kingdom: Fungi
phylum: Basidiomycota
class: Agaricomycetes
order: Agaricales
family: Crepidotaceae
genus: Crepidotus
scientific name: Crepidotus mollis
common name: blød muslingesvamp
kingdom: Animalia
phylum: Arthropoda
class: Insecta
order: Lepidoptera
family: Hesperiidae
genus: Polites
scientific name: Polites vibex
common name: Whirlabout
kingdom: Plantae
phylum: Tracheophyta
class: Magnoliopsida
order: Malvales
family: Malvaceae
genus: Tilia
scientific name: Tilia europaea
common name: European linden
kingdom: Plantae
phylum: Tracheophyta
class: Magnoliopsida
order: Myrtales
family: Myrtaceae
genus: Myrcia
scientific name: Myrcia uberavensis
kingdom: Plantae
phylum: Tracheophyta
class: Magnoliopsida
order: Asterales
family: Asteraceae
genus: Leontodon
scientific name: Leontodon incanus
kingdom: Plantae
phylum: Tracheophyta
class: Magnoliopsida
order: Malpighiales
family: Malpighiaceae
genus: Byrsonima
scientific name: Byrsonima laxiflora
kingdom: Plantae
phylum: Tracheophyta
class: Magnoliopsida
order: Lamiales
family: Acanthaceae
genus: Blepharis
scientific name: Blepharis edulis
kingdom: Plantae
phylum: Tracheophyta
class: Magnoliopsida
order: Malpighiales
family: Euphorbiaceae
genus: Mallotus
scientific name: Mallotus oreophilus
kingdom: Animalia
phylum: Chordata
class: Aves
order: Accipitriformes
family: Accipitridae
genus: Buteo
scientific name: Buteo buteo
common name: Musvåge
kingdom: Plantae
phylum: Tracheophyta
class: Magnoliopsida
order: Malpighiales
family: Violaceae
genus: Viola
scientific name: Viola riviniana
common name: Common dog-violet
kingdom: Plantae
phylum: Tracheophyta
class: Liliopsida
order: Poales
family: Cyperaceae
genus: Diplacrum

## DO THIS:
Reproduce the data character for character, from the line containing "genus: Myrcia" through the final line.

## EXERCISE ANSWER:
genus: Myrcia
scientific name: Myrcia uberavensis
kingdom: Plantae
phylum: Tracheophyta
class: Magnoliopsida
order: Asterales
family: Asteraceae
genus: Leontodon
scientific name: Leontodon incanus
kingdom: Plantae
phylum: Tracheophyta
class: Magnoliopsida
order: Malpighiales
family: Malpighiaceae
genus: Byrsonima
scientific name: Byrsonima laxiflora
kingdom: Plantae
phylum: Tracheophyta
class: Magnoliopsida
order: Lamiales
family: Acanthaceae
genus: Blepharis
scientific name: Blepharis edulis
kingdom: Plantae
phylum: Tracheophyta
class: Magnoliopsida
order: Malpighiales
family: Euphorbiaceae
genus: Mallotus
scientific name: Mallotus oreophilus
kingdom: Animalia
phylum: Chordata
class: Aves
order: Accipitriformes
family: Accipitridae
genus: Buteo
scientific name: Buteo buteo
common name: Musvåge
kingdom: Plantae
phylum: Tracheophyta
class: Magnoliopsida
order: Malpighiales
family: Violaceae
genus: Viola
scientific name: Viola riviniana
common name: Common dog-violet
kingdom: Plantae
phylum: Tracheophyta
class: Liliopsida
order: Poales
family: Cyperaceae
genus: Diplacrum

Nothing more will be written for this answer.